__THE TASK__. Filter the entries, keeping every line with the word "main".

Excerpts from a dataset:
· · ·

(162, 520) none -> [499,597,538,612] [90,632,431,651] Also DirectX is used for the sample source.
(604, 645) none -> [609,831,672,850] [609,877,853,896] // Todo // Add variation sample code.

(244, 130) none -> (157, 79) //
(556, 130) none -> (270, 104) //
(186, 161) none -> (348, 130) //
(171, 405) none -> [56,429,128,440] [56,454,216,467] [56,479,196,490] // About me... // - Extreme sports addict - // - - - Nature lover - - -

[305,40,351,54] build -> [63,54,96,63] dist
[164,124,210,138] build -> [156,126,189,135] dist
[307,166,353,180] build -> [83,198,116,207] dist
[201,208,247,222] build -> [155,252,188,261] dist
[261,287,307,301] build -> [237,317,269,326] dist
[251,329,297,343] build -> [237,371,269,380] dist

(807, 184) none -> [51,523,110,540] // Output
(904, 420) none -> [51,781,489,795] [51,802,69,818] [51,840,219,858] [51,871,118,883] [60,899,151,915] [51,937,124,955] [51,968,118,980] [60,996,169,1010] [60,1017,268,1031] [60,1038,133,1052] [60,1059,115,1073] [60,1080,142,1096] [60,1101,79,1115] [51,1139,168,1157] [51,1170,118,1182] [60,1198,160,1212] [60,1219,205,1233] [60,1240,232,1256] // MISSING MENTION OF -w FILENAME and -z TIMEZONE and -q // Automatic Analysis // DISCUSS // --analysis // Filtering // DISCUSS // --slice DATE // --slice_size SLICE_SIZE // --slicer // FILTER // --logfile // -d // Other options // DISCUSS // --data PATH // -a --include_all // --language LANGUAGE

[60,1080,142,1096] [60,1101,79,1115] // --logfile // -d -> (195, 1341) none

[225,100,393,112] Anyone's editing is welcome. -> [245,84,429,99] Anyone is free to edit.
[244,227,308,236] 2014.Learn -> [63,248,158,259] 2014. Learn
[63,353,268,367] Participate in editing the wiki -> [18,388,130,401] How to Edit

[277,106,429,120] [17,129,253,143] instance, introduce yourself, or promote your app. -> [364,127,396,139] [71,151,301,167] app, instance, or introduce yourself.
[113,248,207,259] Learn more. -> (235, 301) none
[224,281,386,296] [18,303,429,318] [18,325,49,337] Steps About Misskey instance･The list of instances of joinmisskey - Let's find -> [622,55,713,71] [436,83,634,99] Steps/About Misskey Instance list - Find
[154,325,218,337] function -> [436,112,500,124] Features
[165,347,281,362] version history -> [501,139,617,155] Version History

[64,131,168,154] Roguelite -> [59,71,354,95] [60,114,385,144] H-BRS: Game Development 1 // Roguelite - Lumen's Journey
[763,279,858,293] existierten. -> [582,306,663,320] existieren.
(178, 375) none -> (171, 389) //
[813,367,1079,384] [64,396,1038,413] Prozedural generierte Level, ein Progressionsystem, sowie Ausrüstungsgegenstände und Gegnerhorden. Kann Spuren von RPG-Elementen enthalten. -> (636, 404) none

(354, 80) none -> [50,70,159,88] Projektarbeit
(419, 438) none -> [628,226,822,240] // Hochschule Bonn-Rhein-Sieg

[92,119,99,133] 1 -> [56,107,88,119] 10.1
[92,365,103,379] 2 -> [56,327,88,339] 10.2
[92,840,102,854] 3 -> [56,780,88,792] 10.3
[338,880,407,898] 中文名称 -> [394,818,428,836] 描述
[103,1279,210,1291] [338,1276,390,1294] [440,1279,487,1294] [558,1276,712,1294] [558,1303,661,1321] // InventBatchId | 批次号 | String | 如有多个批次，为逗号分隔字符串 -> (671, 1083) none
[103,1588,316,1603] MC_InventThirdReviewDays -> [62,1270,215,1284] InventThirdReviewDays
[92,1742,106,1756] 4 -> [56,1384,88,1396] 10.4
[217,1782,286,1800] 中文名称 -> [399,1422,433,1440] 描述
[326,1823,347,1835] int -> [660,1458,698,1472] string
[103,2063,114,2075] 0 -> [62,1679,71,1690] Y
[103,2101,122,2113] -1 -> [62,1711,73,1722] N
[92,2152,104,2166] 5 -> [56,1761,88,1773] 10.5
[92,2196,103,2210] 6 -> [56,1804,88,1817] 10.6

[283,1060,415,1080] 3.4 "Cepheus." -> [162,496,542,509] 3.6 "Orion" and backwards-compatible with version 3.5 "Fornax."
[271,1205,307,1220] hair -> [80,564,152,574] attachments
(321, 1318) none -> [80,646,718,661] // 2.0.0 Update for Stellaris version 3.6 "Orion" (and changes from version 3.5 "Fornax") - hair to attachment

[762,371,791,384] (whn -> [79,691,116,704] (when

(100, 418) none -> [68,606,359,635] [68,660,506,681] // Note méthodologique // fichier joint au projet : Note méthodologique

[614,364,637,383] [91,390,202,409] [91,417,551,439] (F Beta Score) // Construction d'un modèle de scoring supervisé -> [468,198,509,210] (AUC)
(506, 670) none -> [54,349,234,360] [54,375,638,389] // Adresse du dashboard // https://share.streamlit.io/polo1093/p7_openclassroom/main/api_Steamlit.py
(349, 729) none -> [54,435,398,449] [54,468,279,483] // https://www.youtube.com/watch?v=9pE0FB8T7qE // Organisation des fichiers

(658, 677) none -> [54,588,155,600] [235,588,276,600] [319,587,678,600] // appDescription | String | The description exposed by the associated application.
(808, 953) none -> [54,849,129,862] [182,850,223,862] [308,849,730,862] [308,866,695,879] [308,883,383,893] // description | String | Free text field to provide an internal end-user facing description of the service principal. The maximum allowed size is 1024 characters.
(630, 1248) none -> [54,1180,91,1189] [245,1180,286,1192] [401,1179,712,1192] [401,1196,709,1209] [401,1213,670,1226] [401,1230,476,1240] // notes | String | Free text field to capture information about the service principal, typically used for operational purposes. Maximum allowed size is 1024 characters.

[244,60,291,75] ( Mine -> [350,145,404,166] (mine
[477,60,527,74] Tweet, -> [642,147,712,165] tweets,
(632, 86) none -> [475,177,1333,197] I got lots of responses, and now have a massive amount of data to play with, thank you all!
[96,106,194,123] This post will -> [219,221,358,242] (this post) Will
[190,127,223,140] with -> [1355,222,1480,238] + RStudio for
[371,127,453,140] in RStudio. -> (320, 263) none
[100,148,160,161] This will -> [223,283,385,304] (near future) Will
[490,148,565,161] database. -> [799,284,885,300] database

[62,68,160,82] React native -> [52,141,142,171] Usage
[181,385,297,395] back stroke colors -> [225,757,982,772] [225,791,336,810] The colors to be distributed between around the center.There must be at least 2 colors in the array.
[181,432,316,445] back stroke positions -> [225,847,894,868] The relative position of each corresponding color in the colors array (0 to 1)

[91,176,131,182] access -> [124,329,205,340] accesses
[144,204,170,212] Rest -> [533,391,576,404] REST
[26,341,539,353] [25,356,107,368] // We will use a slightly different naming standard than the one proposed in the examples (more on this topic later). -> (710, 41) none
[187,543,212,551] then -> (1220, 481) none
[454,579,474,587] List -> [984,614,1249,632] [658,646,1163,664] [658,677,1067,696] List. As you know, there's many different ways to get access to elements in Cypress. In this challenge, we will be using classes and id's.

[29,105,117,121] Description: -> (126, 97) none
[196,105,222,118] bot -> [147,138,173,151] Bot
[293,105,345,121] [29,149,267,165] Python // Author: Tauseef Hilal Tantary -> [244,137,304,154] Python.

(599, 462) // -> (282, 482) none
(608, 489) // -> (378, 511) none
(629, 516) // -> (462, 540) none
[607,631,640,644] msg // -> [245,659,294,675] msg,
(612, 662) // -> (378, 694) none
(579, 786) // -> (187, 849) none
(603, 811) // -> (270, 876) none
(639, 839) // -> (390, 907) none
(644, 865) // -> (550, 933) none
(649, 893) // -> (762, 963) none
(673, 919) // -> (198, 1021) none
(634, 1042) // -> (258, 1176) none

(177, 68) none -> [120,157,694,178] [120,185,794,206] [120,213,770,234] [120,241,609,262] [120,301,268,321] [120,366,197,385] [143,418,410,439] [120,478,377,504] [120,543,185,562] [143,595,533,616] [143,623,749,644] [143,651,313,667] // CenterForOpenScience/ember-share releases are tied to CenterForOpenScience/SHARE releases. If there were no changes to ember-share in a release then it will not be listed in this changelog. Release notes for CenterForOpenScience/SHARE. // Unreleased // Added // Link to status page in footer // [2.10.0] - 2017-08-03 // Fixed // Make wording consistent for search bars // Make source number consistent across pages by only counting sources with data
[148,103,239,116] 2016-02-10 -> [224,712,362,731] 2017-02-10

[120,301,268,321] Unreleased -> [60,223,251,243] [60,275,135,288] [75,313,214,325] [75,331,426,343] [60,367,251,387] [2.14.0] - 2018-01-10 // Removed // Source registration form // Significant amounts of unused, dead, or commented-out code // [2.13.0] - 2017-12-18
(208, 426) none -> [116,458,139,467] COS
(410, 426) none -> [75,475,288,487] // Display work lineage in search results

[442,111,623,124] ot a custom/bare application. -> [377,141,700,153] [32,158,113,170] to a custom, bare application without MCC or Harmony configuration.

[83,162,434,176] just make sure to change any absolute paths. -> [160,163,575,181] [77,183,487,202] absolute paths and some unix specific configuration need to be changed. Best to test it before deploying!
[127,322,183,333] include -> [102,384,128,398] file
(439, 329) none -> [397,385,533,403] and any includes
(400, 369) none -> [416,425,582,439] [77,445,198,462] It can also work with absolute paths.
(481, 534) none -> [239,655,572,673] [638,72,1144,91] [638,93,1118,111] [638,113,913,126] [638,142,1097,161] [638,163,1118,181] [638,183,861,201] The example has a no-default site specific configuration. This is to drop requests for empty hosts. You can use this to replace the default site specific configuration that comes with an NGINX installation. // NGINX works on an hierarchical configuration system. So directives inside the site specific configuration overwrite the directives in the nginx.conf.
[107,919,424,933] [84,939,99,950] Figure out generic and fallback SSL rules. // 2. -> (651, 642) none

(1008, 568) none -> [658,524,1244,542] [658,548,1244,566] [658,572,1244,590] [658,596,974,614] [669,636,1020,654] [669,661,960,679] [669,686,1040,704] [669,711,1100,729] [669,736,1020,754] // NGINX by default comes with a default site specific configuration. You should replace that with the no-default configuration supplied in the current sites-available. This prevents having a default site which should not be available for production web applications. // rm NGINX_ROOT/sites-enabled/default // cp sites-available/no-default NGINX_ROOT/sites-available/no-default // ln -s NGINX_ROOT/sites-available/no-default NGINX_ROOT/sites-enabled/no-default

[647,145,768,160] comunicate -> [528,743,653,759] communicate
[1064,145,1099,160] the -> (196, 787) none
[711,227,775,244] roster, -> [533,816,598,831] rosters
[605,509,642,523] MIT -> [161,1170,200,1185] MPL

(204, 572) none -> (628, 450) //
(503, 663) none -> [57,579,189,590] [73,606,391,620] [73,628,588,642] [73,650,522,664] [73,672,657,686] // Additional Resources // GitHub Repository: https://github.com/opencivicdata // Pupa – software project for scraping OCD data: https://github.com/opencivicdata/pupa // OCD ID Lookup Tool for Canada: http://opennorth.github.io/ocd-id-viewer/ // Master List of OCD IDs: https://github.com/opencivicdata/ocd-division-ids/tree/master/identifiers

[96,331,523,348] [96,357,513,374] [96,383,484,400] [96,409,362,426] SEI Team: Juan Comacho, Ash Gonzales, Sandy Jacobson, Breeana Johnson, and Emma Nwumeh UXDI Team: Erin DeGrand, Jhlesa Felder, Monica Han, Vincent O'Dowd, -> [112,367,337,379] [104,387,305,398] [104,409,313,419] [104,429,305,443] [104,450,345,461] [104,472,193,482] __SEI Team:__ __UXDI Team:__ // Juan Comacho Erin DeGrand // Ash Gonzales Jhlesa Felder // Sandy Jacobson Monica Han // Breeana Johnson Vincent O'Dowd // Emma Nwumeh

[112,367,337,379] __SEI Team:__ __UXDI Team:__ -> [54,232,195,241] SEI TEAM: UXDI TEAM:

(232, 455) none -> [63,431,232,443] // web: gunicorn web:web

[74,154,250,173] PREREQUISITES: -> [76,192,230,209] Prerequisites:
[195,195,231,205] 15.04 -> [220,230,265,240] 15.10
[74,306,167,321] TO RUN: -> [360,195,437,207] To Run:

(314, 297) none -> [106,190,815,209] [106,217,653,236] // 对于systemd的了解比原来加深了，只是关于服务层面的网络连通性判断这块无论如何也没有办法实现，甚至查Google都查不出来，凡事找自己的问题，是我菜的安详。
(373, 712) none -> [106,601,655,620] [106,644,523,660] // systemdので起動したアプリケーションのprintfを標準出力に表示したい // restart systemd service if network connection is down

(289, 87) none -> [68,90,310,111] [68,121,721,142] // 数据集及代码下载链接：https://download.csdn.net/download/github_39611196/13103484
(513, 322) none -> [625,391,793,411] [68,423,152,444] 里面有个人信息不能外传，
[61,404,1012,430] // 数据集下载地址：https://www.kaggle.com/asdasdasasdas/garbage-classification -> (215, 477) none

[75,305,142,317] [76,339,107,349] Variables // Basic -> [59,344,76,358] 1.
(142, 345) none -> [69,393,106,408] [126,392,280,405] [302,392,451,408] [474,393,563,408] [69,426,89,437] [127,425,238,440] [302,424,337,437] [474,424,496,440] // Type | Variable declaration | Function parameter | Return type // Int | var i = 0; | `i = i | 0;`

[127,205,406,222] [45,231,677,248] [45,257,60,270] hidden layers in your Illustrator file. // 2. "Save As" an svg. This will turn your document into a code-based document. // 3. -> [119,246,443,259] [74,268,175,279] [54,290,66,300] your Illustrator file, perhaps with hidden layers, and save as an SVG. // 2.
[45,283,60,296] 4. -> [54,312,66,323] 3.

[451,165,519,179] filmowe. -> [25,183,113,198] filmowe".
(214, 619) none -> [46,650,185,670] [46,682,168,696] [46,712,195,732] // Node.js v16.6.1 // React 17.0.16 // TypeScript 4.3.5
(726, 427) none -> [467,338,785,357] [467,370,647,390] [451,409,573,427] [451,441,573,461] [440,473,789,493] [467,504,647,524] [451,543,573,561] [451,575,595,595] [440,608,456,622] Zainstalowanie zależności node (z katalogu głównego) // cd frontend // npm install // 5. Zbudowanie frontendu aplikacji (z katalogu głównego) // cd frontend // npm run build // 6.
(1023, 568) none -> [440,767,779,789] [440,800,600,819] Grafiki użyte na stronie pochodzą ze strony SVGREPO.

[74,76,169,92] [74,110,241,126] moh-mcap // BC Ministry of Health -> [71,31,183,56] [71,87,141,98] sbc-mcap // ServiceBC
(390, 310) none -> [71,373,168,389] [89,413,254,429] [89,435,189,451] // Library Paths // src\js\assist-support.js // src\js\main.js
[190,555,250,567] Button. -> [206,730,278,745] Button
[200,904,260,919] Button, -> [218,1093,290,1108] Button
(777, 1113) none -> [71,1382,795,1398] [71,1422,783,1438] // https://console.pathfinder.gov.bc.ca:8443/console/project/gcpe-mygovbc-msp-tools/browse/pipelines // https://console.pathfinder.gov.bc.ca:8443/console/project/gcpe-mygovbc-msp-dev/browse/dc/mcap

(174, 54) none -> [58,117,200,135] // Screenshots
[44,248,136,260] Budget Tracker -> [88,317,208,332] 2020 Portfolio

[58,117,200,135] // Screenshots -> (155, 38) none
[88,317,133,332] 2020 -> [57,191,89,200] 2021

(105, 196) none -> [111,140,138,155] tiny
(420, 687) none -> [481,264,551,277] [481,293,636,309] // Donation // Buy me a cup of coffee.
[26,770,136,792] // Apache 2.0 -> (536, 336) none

· · ·

__EXERCISE OUTPUT__.
(506, 670) none -> [54,349,234,360] [54,375,638,389] // Adresse du dashboard // https://share.streamlit.io/polo1093/p7_openclassroom/main/api_Steamlit.py
(390, 310) none -> [71,373,168,389] [89,413,254,429] [89,435,189,451] // Library Paths // src\js\assist-support.js // src\js\main.js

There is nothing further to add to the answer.